### Excerpted passage
□ □ □ □ □

Fiscal Cliff


Many are commenting about the problems we will have if Washington politicians don’t fix the increase in taxes and/or spending cuts that are automatically going to occur after December 31st.

Gregory Zuckerman in his Wall Street Journal article “Markets Brace for Washington’s “Fiscal Cliff,” does a good job going through the issues.

The only immediate effects would be from budget cuts and Social Security payroll tax increase. All the others take effect over time during 2013 … time Congress obviously needs to get its act together next year.

Y2K was also in the news in 1999 … that turned out to be mostly more worry than problem (although it is still controversial as to whether preparation avoided the problem or not).

In my humble opinion, keeping taxes low (more money in people’s pockets for them to decide how to spend it) combined with lower government spending (this is how you reduce deficits and debt). In other words, austerity* … I am in the middle of reading the book Endgame. The End of the Debt Supercycle and How it Changes Everything and will have more on this later.


*page 154 from Endgame (link in paragraph above … as well as more in my blog posted today about the book): “Thus, the QE [Quantitative Easing] buys the economy some additional growth but only for a limited time. Why limited? The additional leverage leads to economic deterioration and increased systemic risk. Thus, the only fundamental fix for an economy plagued by extreme overindebtedness is time and austerity. There is no lasting monetary policy fix.”

□ □ □ □ □

### Written task 1
Rewrite the records below, swapping "photo" for "image" and leaving everything else untouched. Omit the pictures from your answer.

### Exercise inputs

□ □ □ □ □

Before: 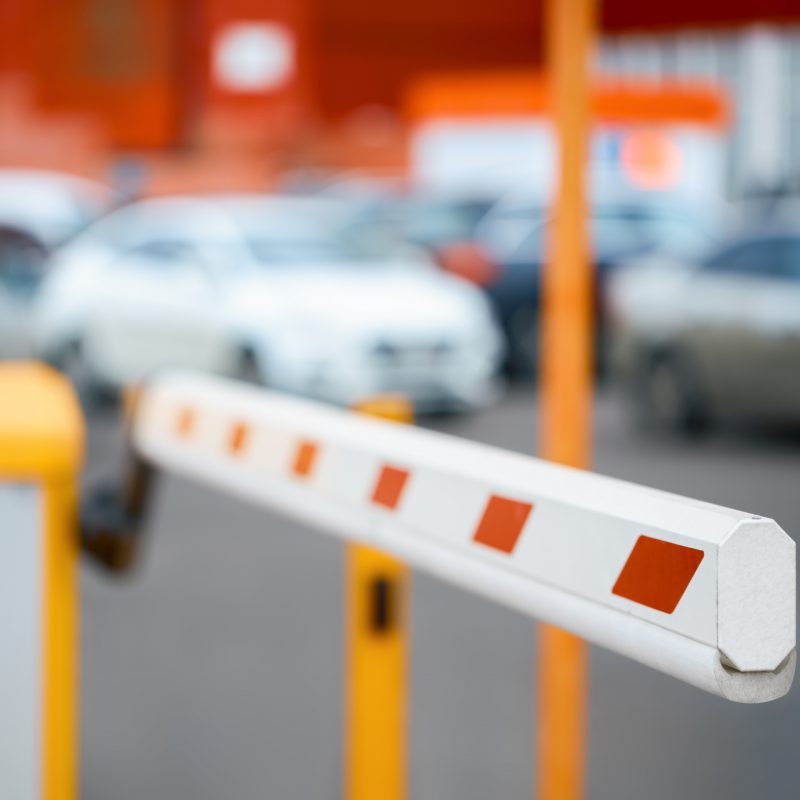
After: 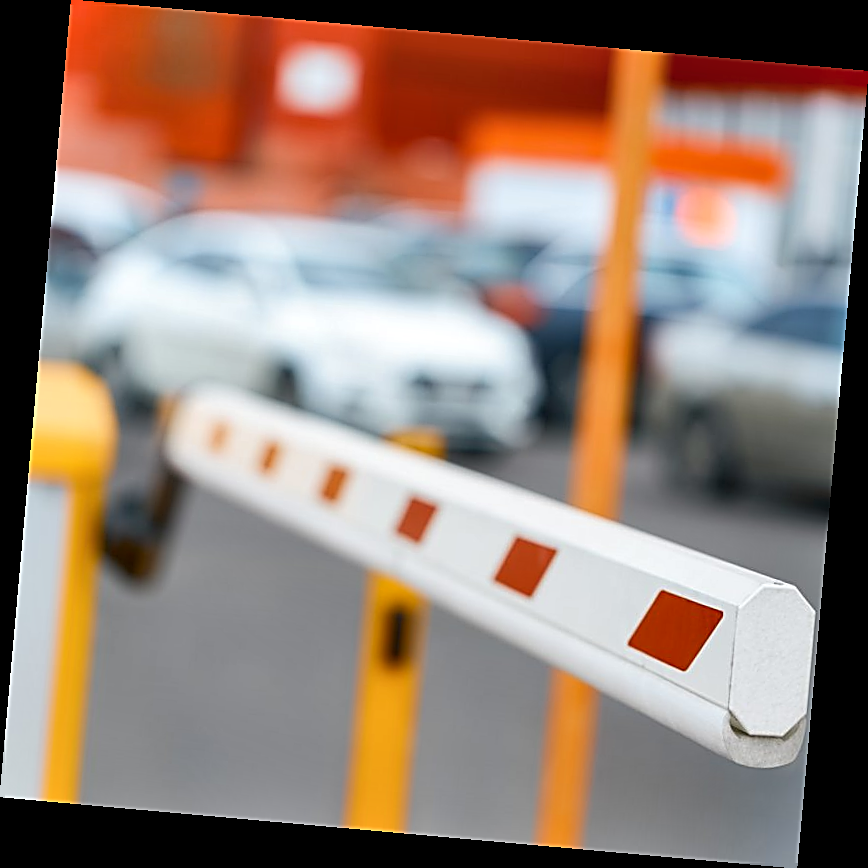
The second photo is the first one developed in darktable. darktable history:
rotate and perspective: rotation 5.12°, automatic cropping off
sharpen: amount 1
shadows and highlights: highlights color adjustment 0%, low approximation 0.01, soften with gaussian
local contrast: mode bilateral grid, contrast 20, coarseness 50, detail 120%, midtone range 0.2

□ □ □ □ □

### Written task 2
In the Endgame quote in the fiscal cliff post, why does quantitative easing buy the economy additional growth only for a limited time?

### Task output 1
Before: 
After: 
The second image is the first one developed in darktable. darktable history:
rotate and perspective: rotation 5.12°, automatic cropping off
sharpen: amount 1
shadows and highlights: highlights color adjustment 0%, low approximation 0.01, soften with gaussian
local contrast: mode bilateral grid, contrast 20, coarseness 50, detail 120%, midtone range 0.2

### Task output 2
The growth is limited because the additional leverage it brings leads to economic deterioration and increased systemic risk.